Segment Start: Provided passage

OBJECTIVES: The aim of this study was to define an index that can differentiate normal from ischemic myocardial segments that exhibit postsystolic shortening (PSS). BACKGROUND: Identification of ischemia based on the reduction of regional systolic function is sometimes challenging because other factors such as normal nonuniformity in contraction between segments, tethering effect, pharmacologic agents, or alterations in loading conditions can also cause reduction in regional systolic deformation. The PSS (contraction after the end of systole) is a sensitive marker of ischemia; however, inconsistent patterns have also been observed in presumed normal myocardium. METHODS: Twenty-eight open-chest pigs underwent echocardiographic study before and during acute myocardial ischemia induced by coronary artery occlusion. Ultrasound-derived myocardial longitudinal strain rates were calculated during systole (SSR), isovolumic relaxation (IVRSR), and rapid filling (ESR) phases in both ischemic and normal myocardium. Systolic strain (εsys) and postsystolic strain (εps) were calculated by integrating systolic and postsystolic strain rates, respectively. RESULTS: During ischemia, SSR, ESR, and εsys in ischemic segments were significantly lower (in magnitude) than in nonischemic segments or at baseline. However, some overlap occurred between ischemic and normal values for all three parameters. At baseline, 18 of 28 animals had negative IVRSR (i.e., PSS) in at least one segment. During coronary artery occlusion, IVRSR became negative and larger in magnitude than SSR in all ischemic segments. The IVRSR/SSR and εps best differentiated ischemic from nonischemic segments. CONCLUSIONS: In the presence of reduced regional systolic deformation, a higher rate of PSS than systolic shortening identifies acutely ischemic myocardium.

Segment End: Provided passage
Segment Start: Supplied entries

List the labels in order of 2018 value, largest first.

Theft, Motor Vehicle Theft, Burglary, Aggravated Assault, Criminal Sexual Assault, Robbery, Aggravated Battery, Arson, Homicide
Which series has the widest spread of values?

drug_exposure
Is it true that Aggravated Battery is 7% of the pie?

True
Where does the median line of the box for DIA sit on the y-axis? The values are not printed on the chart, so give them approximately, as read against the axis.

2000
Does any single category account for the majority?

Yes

Segment End: Supplied entries

**Problems and tasks**.
a) Condense the paragraph of the postsystolic shortening abstract that begins "OBJECTIVES: The aim of this study" into a short list, retaining its main facts.
b) Decide whether each statement agrees with the postsystolic shortening abstract, answering yes or no and quoting the deciding words: (i) The study was performed on twenty-eight open-chest pigs. (ii) At baseline, no animal showed negative IVRSR in any segment. (iii) SSR, ESR, and εsys fully separated ischemic from normal values.
The records have no connection to the postsystolic shortening abstract.

**Task-by-task results**.
a)
- Objective: to define an index that separates normal from ischemic myocardial segments showing postsystolic shortening (PSS).
- Background: reduced regional systolic deformation may also result from normal nonuniform contraction, tethering, pharmacologic agents, or altered loading conditions. PSS is a sensitive ischemia marker, but inconsistent patterns also appear in presumed normal myocardium.
- Methods: 28 open-chest pigs underwent echocardiography before and during acute ischemia induced by coronary artery occlusion. Longitudinal strain rates were calculated for systole (SSR), isovolumic relaxation (IVRSR), and rapid filling (ESR). Systolic strain (εsys) and postsystolic strain (εps) were obtained by integration.
- Results: SSR, ESR, and εsys were significantly lower in ischemic segments, though their values overlapped somewhat with normal ones. At baseline, 18 of 28 animals had PSS in at least one segment. During occlusion, IVRSR became negative and larger in magnitude than SSR in all ischemic segments. IVRSR/SSR and εps best distinguished ischemic from nonischemic segments.
- Conclusion: when regional systolic deformation is reduced, a higher rate of PSS than of systolic shortening identifies acutely ischemic myocardium.

b)
(i) Yes: "Twenty-eight open-chest pigs underwent echocardiographic study"
(ii) No: "At baseline, 18 of 28 animals had negative IVRSR (i.e., PSS) in at least one segment."
(iii) No: "However, some overlap occurred between ischemic and normal values for all three parameters."